I observed a profound imbalance of power, where the partnership between the interviewer and the candidate was revealed to be a mere formality. While organizations often broadcast a culture of equality and collaboration, the reality is a lack of rights for the candidate. I saw candidates enter high-stakes environments where their professional status, income, and future growth were on the line, yet they were granted zero transparency into the black box of the decision-making process. The interviewers would hold all the leverage: they would set the format, the acceptance criteria and the decision criteria. They would choose the abstract puzzles that nullified the candidate’s experience and they would face no consequences for choices that negatively affected the company.
This imbalance extended into the digital trail the interviews left behind.
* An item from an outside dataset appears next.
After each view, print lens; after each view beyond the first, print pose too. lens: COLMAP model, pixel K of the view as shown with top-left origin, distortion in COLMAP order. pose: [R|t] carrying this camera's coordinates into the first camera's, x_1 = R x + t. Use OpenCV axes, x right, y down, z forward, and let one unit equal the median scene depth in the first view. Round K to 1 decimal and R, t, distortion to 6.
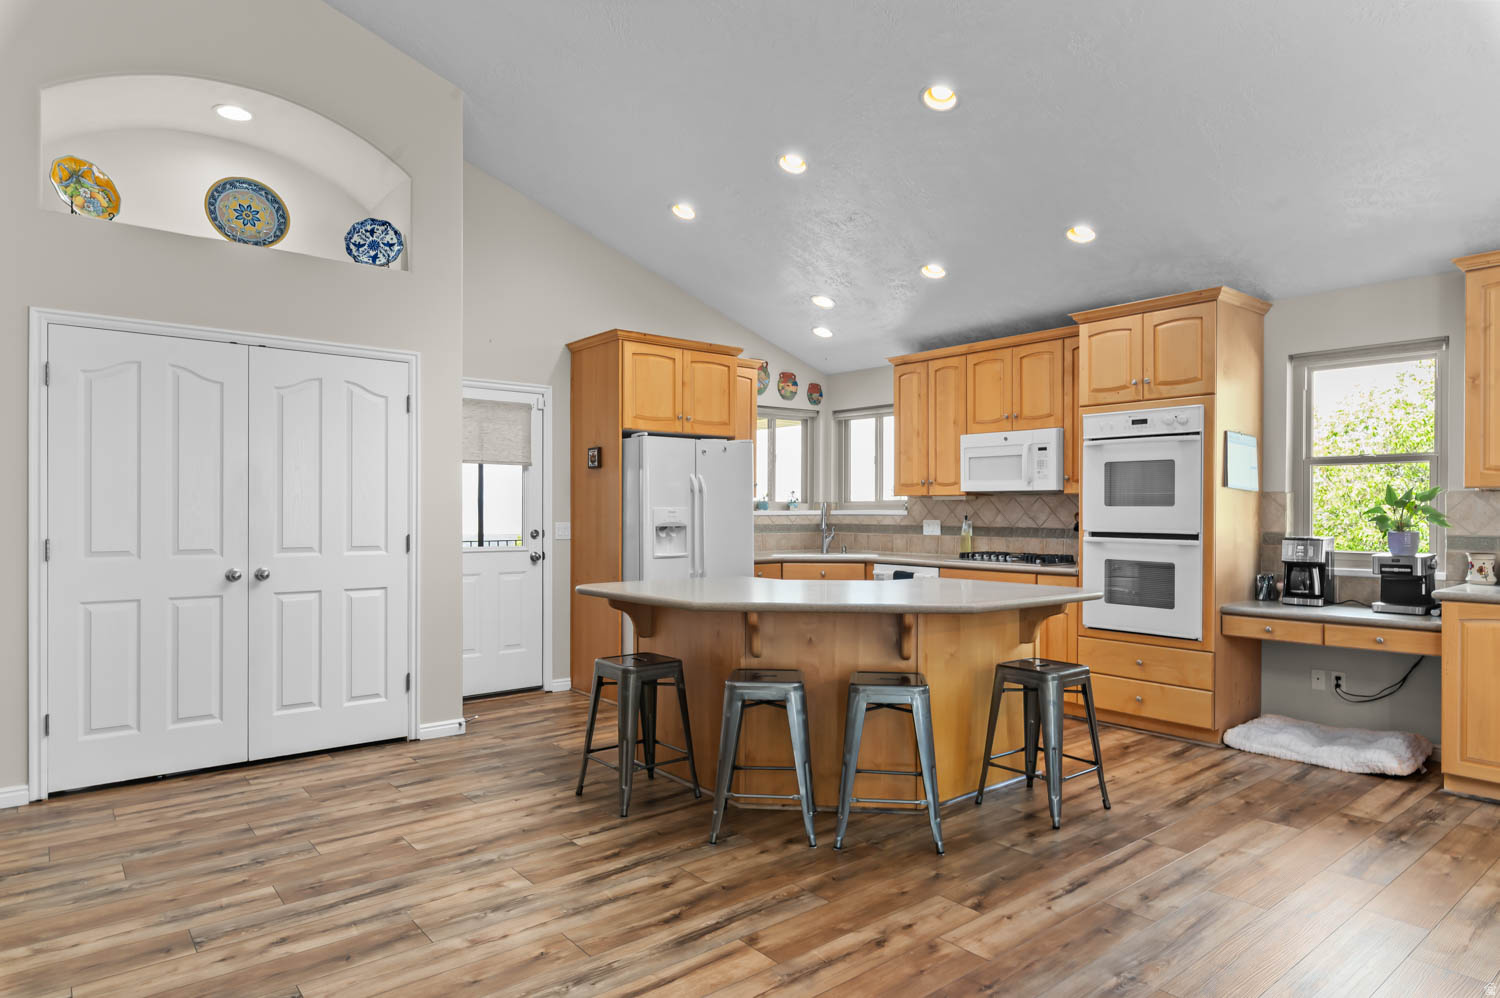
lens RADIAL K [[869.4, 0, 751.0], [0, 869.4, 505.1], [0, 0, 1]] dist [-0.001823, -0.000380]
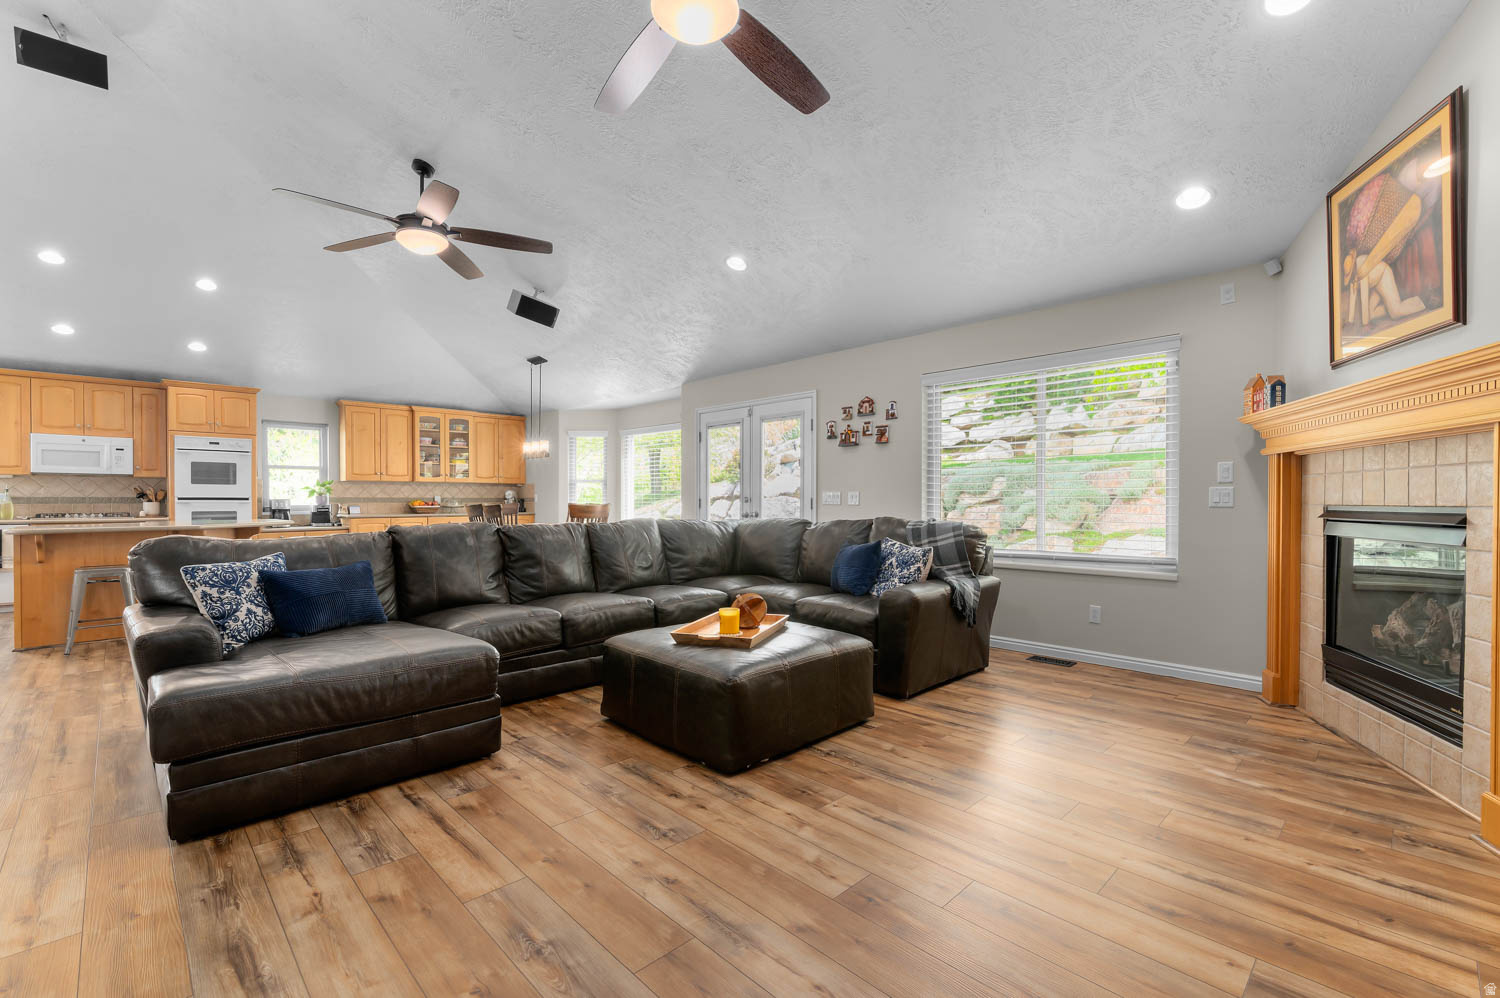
lens RADIAL K [[647.7, 0, 748.5], [0, 647.7, 500.2], [0, 0, 1]] dist [-0.001075, -0.000482]
pose [[-0.076327, -0.005776, 0.997066, -1.124762], [-0.007428, 0.999959, 0.005224, 0.020615], [-0.997055, -0.007007, -0.076367, -0.137037]]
Under frameworks like the EU General Data Protection Regulation (GDPR), candidates theoretically had rights to the data collected about them, including the right to access and the right to rectification. However, in practice, there was a grey area regarding derived data: the subjective scores, interviewer notes and internal justifications. While the candidates would still be able to request a copy of their raw application, the logic used to reject them remained shielded by corporate claims of intellectual property or trade secrets.
This lack of data transparency meant that the candidate was the only one in the room acting with full professional accountability. While the interviewer might have been rushing to "tick a box" or a manager might have been overriding technical signals to meet a headcount quota, the candidate was the only one whose life was materially altered by the outcome. There was no right to an appeal, no access to the detailed evidence used for or against the candidate, and no mechanism to challenge a verdict based on certain criteria that was mistaken in the interview feedback.
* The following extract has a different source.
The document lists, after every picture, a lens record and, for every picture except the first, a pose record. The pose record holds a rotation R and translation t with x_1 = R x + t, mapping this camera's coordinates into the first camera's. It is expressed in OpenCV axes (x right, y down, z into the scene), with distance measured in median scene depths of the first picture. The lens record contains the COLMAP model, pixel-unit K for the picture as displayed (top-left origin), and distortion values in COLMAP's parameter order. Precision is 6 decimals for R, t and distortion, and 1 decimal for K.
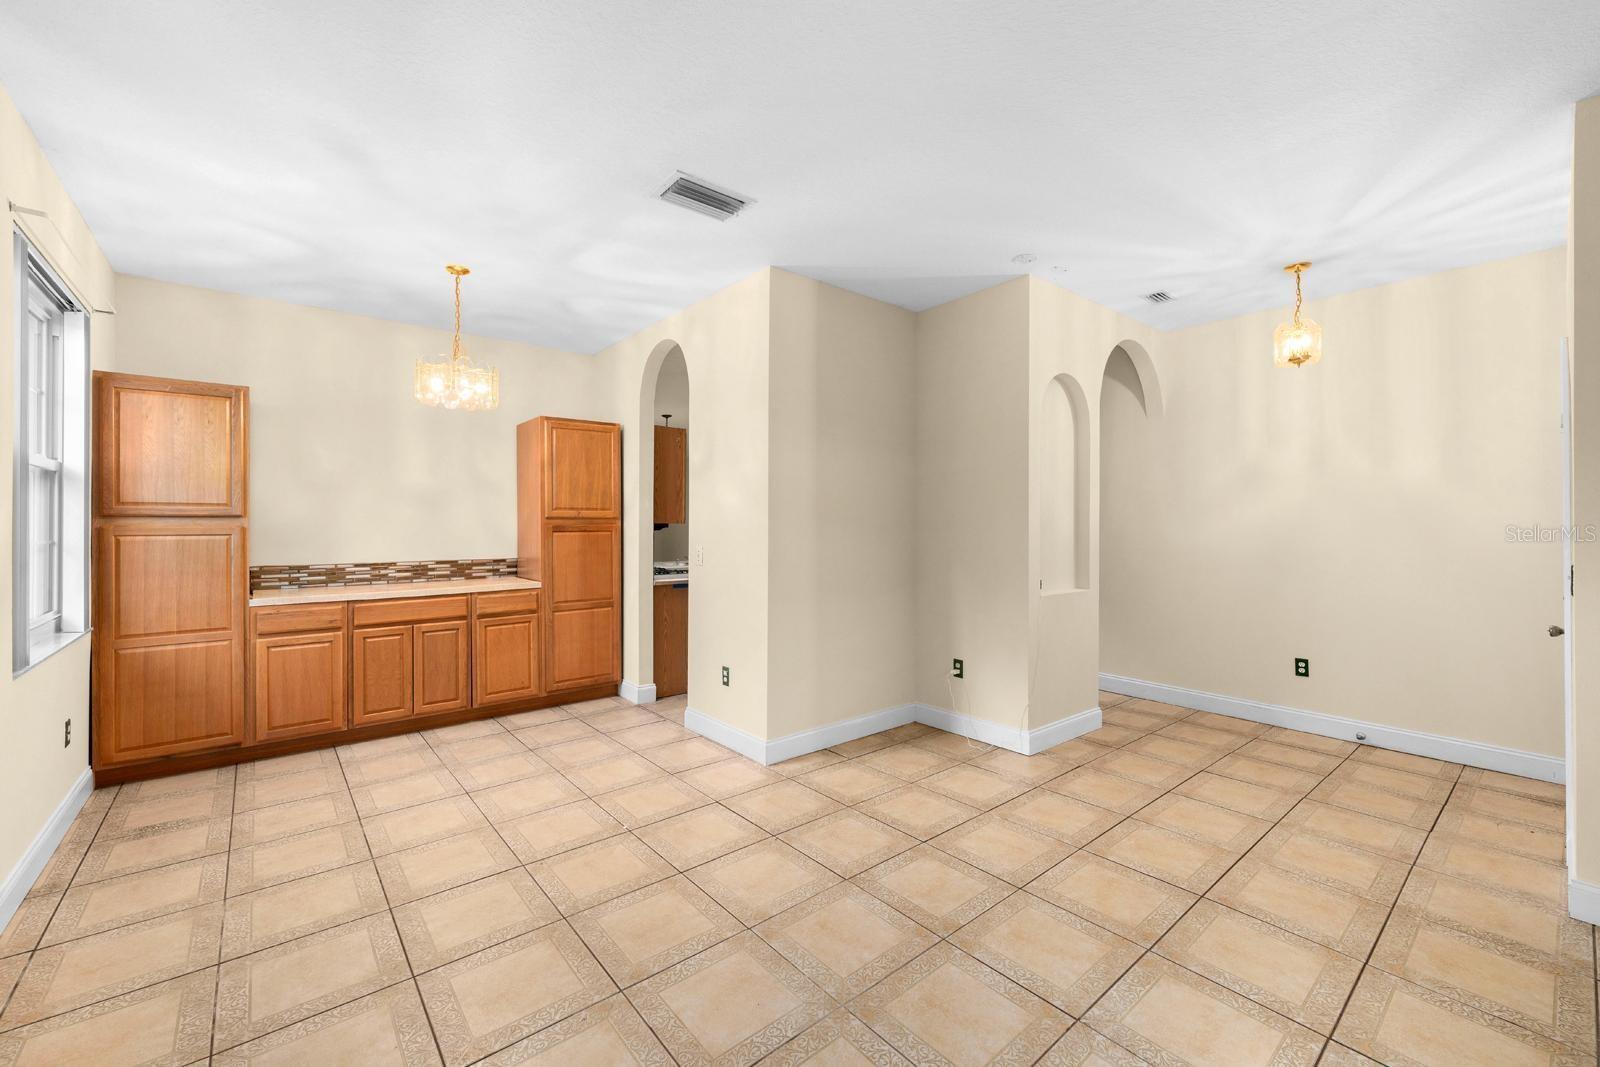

There is a biting irony in the software engineering interviews I’ve been part of: it has likely taken you longer to read and reflect on this analysis of the system than the system would allow you to prove your technical worth as an engineer.
In the time it took to digest these scientific arguments and historical contexts, a candidate in a standard interview would already be expected to have parsed a problem, disambiguated the requirements, selected an optimal data structure, and be halfway through a bug-free implementation of a complex algorithm. As an anecdote, it’s as if we were asking pilots to build an engine from scratch in 30 minutes, and then failing them if they stop to ask why they aren't just using the perfectly good plane parked at the gate.
Too many of the software engineering interviews I’ve been part of were more like high-stakes theatrical performance rather than rigorous engineering assessments. By prioritizing the 30-minute sprint over the marathon of professional experience, the industry has built a filter that rewards preparation over capability and recall from memory over reasoning. I found most of the interview formats and questions neurologically misaligned with how humans think, professionally disconnected from how engineers worked, and systemically blind to their own failures.
When we treat candidates as human compilers and ignore the career fabric they have spent years weaving. We don't just lose out on talent; we degrade the very definition of what it means to be a software engineer.
Until the hiring process moves from an extractive open-loop exercise to a closed-loop system of inclusive collaboration, it will remain a broken mirror, reflecting only the shadow of an engineer's true value while the substance remains unseen.
"While we were impressed with your attention dedicated to reading this article, we have decided to move
forward with other candidates whose experience more closely aligns with our current needs.
We encourage you to keep an eye on our careers page for new opportunities."